"Exploser" l'euro

Publié le par memoire-et-societe

De la confusion politico-économique actuelle émerge néanmoins un fait difficile à réfuter : la guerre déclarée à l'euro conjointement par la spéculation capitaliste et l'atlantisme anglo-saxon.

Les marchés financiers internationaux, ou plus simplement Wall Street et la City, n'ont en réalité jamais avalisé l'avènement d'une monnaie concurrente du dollar, bénéficiant de 380 millions de consommateurs (l'Europe continentale) au pouvoir d'achat conséquent. Question déterminante de prééminence et de stratégie.

C'est pourquoi, à la faveur d'une crise bancaire d'origine purement américaine (les subprimes, juillet 2007), la spéculation, s'appuyant sur une trouvaille opportune, l'Agence de notation",a senti le parti à tirer des différences de solvabilité existant entre Etats de la zone euro. La"crise de la dette" a ainsi amorcé une offensive scientifiquement conduite contre une union géo-monétaire préludant une construction politique menaçante vis à vis  des intérêts des U.S.A.

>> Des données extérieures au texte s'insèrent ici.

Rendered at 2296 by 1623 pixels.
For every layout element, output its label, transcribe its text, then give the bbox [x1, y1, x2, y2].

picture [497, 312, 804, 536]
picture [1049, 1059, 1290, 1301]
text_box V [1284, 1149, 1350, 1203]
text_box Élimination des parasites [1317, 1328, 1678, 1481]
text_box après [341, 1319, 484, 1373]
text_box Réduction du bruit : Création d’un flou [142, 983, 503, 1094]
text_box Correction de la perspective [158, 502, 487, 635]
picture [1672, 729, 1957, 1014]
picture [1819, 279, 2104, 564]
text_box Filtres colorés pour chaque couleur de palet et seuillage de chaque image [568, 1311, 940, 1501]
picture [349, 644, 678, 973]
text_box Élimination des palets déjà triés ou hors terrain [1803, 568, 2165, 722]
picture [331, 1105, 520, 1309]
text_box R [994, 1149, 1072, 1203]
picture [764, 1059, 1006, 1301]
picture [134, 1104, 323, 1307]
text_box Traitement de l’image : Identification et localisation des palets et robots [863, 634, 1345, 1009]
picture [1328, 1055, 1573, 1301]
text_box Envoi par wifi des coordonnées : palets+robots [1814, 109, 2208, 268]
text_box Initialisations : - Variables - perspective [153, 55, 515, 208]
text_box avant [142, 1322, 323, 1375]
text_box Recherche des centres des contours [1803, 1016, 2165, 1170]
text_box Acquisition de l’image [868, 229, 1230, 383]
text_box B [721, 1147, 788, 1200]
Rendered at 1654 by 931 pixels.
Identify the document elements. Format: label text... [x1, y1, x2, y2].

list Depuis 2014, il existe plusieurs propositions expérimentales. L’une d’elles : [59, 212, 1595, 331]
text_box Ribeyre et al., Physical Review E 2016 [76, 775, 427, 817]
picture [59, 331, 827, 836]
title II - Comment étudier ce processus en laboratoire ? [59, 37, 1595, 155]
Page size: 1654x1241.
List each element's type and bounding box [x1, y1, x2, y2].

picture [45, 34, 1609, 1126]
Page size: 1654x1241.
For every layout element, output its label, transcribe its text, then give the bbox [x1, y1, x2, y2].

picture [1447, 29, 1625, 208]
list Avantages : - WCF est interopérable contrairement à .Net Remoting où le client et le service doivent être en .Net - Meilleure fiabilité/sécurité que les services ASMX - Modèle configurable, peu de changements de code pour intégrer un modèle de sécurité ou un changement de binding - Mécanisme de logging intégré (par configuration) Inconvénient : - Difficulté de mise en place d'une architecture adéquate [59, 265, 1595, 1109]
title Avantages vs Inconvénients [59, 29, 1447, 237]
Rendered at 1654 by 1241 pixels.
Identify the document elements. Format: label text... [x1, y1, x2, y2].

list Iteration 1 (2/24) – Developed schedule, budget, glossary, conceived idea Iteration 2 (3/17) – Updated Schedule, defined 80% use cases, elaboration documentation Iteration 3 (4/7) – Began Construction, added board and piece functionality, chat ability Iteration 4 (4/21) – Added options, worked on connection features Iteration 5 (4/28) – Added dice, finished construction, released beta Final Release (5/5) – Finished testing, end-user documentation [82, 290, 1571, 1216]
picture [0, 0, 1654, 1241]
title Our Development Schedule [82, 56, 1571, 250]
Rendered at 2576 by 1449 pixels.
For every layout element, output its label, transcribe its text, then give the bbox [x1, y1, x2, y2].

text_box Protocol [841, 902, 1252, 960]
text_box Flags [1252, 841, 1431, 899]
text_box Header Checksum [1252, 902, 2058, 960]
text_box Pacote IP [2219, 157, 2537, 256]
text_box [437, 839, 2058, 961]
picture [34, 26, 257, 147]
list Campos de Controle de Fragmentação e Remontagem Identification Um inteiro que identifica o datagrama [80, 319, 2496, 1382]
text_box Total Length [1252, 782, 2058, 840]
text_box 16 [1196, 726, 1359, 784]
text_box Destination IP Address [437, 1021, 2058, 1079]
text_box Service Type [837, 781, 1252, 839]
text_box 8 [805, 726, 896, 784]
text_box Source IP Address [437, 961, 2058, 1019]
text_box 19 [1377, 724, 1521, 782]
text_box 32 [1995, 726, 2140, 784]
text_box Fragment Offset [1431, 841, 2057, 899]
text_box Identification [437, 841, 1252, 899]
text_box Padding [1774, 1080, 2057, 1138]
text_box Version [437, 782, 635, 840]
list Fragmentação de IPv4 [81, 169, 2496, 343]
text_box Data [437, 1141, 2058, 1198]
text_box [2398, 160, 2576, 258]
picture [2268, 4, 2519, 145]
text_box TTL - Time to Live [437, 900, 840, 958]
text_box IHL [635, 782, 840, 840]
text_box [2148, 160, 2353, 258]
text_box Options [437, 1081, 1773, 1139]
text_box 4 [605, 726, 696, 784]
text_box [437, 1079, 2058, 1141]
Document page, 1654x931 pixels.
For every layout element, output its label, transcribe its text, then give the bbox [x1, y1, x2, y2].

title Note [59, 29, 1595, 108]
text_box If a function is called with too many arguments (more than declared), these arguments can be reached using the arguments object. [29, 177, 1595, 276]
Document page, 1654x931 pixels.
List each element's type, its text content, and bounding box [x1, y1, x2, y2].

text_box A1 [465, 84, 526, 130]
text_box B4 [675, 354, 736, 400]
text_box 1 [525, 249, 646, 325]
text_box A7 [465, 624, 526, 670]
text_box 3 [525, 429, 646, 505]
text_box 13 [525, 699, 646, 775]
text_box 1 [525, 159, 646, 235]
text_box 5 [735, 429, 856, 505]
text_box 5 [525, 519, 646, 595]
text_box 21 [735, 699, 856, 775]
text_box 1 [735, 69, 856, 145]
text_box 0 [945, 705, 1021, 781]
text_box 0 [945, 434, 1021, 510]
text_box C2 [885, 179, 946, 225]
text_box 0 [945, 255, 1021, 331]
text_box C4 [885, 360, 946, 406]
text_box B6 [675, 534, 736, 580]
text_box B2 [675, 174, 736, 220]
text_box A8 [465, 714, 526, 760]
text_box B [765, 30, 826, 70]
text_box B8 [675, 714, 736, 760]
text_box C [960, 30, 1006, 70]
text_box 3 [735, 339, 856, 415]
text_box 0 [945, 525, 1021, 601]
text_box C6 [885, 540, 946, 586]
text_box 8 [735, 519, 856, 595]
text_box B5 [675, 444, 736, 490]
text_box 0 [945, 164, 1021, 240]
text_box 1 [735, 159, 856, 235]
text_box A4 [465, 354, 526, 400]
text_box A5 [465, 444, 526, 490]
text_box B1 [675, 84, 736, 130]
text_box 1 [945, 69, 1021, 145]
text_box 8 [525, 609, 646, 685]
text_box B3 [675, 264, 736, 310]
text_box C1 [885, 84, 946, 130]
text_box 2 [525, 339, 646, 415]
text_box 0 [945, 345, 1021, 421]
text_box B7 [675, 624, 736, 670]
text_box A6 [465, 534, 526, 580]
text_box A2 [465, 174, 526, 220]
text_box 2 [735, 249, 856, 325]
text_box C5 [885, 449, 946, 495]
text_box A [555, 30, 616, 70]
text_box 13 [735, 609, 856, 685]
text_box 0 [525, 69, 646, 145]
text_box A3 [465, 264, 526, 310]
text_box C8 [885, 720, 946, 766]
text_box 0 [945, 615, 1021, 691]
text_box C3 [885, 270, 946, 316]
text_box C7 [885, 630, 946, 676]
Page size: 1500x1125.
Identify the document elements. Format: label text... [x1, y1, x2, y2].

Inspiré de l'antique combat des Horaces et des Curiaces, l'affaire a été rondement menée:la Grèce, puis l'Irlande, le Portugal, l'Espagne l'Italie, en ont fait les frais. Aujourd'hui le tour est venu pour la France de subir les assauts des "marchés".
Il est vrai que cette dernière semble se complaire à "fâcher" : cette idée du G.20, par exemple, n'est-elle pas une fantasmagorie dont l'effet, si on laissait faire, aboutirait à une multipolarité non contrôlable ? Le G.20 est mort-né à Cannes télégéniquement inhumé par un Obama trop souriant pour être honnête. Il en a déjà été de même avec l"Union pour la Méditerranée", zombie que le Département d'Etat et la Chancelière allemande ont escamoté avec une discrétion qui les honore.
Ces rêves français hérités d'un gaullisme obsolète -sinon paradoxal- agaçant visiblement la Maison Blanche, celle-ci manifeste peu de propension au cadeau : la France peut dire adieu au triple A, d'autant que son vote en faveur de l'entrée de la Palestine à l'UNESCO n'incite pas "nos amis américains" à la bienveillance. La perte d'un A et l'espèce d'agonie de l'euro ne peuvent que faciliter la chute envisagée par Washington de Sarko.

"L'idéal", dans cette situation, aurait, bien sûr, été DSK, familier du monde financier avec la touche de "social" qui ne nuit à personne. Alors, la spéculation et l'atlantisme vont-ils se voir contraints de souffrir un sage social-démocrate contre le"candidat de l'argent", féru de surcroît de modèle américain ?

Bon courage au citoyen-électeur-contribuable et aux indignés en général, pour trouver dans tout ça l'intérêt réel des peuples concernés.